NBC Adds Victoria’s Secret Supermodels To Olympics Coverage
If you thought the Summer Olympics in Rio de Janeiro were already a pretty large middle finger to the socioeconomic disaster that local residents are embroiled in right now, then the NBC's latest broadcasting decision is definitely going to make you cringe.
On Tuesday NBC released a statement announcing that Brazilian-born supermodels Adriana Lima and Alessandra Ambrosio will be joining their coverage of the Rio 2016 Summer Olympic Games.
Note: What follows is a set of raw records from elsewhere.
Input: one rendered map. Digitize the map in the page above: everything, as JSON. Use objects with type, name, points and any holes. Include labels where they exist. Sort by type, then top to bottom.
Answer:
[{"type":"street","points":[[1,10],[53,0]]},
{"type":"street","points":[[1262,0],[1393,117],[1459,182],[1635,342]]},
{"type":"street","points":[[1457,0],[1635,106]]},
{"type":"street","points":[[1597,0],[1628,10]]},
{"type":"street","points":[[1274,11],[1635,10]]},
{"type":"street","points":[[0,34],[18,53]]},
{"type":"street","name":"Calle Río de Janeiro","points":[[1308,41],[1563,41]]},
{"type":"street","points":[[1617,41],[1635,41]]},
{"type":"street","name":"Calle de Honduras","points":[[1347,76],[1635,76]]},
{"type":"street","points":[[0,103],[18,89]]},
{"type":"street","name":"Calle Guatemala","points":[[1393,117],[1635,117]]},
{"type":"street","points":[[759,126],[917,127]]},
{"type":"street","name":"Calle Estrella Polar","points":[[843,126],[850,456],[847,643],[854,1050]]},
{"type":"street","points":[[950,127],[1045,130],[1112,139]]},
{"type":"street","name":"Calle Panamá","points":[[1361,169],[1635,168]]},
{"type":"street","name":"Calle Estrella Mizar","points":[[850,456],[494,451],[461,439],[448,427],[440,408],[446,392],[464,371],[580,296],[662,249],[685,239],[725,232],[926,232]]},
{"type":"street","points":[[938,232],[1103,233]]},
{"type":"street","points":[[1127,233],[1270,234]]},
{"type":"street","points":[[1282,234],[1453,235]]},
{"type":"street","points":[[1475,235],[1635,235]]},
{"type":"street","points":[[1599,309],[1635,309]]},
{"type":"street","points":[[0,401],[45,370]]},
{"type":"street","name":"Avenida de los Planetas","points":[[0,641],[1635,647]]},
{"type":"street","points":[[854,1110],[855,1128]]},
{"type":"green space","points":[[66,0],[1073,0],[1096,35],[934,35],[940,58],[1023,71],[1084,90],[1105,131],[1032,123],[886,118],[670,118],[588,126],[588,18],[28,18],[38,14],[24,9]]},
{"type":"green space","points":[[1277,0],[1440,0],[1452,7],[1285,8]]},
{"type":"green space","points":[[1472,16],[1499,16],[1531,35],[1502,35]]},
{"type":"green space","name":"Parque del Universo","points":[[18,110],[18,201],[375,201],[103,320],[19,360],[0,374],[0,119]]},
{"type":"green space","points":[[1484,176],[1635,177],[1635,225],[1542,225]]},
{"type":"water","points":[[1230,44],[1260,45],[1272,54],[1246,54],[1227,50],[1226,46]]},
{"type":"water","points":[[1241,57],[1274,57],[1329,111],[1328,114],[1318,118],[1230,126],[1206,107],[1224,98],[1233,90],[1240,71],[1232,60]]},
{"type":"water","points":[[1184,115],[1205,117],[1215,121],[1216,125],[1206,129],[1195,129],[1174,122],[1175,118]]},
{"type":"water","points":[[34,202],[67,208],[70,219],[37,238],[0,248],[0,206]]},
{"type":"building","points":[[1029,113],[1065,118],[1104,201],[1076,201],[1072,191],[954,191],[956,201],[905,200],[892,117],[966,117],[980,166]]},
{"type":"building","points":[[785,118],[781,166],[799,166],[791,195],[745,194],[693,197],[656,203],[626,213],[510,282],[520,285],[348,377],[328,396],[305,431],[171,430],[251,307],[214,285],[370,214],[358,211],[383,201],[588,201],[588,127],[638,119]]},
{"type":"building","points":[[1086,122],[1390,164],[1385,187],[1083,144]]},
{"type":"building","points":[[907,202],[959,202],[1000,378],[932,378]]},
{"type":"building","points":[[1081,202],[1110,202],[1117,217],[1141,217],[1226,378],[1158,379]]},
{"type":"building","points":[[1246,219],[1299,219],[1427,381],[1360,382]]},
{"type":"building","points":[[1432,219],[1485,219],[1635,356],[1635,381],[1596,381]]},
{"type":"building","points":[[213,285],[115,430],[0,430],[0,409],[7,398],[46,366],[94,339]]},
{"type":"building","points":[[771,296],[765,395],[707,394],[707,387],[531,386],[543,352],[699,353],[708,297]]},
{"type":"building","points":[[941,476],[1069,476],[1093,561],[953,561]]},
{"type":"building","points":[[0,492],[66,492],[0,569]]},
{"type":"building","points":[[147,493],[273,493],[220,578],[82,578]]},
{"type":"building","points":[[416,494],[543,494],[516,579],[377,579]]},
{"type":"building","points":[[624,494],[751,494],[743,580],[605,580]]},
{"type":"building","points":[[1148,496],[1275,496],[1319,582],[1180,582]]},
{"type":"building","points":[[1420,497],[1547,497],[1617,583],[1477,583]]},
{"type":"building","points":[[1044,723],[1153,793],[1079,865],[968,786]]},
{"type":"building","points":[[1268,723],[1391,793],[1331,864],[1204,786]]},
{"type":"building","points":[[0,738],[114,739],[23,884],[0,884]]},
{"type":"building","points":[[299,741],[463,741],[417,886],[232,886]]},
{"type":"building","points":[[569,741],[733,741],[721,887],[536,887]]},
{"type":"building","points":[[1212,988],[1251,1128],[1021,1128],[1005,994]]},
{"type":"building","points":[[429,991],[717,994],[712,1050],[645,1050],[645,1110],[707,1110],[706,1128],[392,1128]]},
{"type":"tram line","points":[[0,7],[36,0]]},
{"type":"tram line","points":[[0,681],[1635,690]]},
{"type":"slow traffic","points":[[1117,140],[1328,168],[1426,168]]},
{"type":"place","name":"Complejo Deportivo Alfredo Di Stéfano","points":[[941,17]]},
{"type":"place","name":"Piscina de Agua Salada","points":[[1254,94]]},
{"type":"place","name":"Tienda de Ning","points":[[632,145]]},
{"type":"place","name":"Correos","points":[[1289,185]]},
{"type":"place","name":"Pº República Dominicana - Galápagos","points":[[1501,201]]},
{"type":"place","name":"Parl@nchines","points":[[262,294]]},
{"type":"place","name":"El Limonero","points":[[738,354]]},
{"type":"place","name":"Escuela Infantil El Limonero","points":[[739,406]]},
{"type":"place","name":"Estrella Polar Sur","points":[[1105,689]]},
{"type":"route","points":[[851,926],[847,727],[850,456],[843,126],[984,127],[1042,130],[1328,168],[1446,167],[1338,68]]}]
According to the press release, the "ambassadors" will join Ryan Seacrest at the Copacabana Beach studio for NBC's late night coverage , as well as contribute across various other networks and programs.
“Adriana and Alessandra are the perfect ambassadors to guide viewers through the celebrations taking place outside of the competition, showcasing the off the field experience for Olympic fans,” said Jim Bell, Executive Producer for NBC Olympics.
Now it's obvious with the addition of Seacrest that NBC is looking to add more of a pop culture vibe to its coverage, which isn't necessarily a bad thing. They (hopefully) made that decision before local Rio police officers started greeting tourists with "Welcome to Hell" banners at the airport. Plus Seacrest is as seasoned a broadcaster as exists on television right now, and despite the fact that he is known for his entertainment reporting, he is more than capable of adapting to the needs of an Olympic telecast.
In short, this is what he does. Seacrest may not be able to break down the nuanced technique of Michael Phelp's butterfly stroke, but he's a man of the people and he has immense experience in being thoughtful and measured in live and taped television situations.
Lima and Ambrosio possess exactly zero of those qualifications. Not only are they not involved in sports professionally in any way, but they aren't involved in broadcasting either. Their only qualification is that they are from the country in which the Olympics are being held, and are exceedingly telegenic.
To be fair, this is certainly not the first time that a network has take beautiful people and stuck them on television for the sake of ratings, so that's really a secondary issue. But there will be people who are rightfully dismayed that jobs covering the most prestigious international sports event in the world are being handed to supermodels rather than men or women who work in sports and/or broadcasting for a living. Especially since it is such a competitive and difficult industry to thrive in at all. And that's certainly a point worth making, because you know, this isn't the 7th Annual Celebrity Beach Volleyball Tournament. It's the Olympics.
But the bigger issue - and the thing that should weigh on everyone's mind - is whether or not the programming that the models will star in is appropriate; in light of what is currently at stake for Brazilians right now.
Rio and Brazil are in a state of immense unrest. According to a Reuters article in June, the governor of Rio de Janeiro had declared a state of financial emergency and requested federal funds to help pay the necessary public services during the Olympics, with the state's Offical Gazette describing "a total collapse in public security, health, education, transport and environmental management."
"Rio is expecting about 500,000 foreign visitors during the Olympics, which has coincided with Brazil's worst recession since the 1930s and a political crisis that last month led to the suspension of President Dilma Rousseff."
Keeping that in mind, this is really not the time to try out a new late night format that features "Brazilian lifestyle" vignettes about the country's beach side hot spots and great local cuisine.
And perhaps that's not NBC's plan. Maybe they really are looking to use these ambassadors to Rio and Brazil as a component that can really expose and humanize the issues surrounding the Olympics. But if that's the case, then they should really be employing journalists and media members who are prepared to treat the coverage with the thoughtfulness and austerity that it merits.
I have no reason to believe that Lima and Ambrosio aren't passionate about the issues that their native country is facing. I'm sure that they're also pretty comfortable in front of the camera and that they'll hold their own in that regard. But there's just no getting around the fact that during this socially and politically chaotic period for Brazil, the move to include them in Olympic coverage is an ill-conceived, somewhat irresponsible ratings grab on the part of NBC.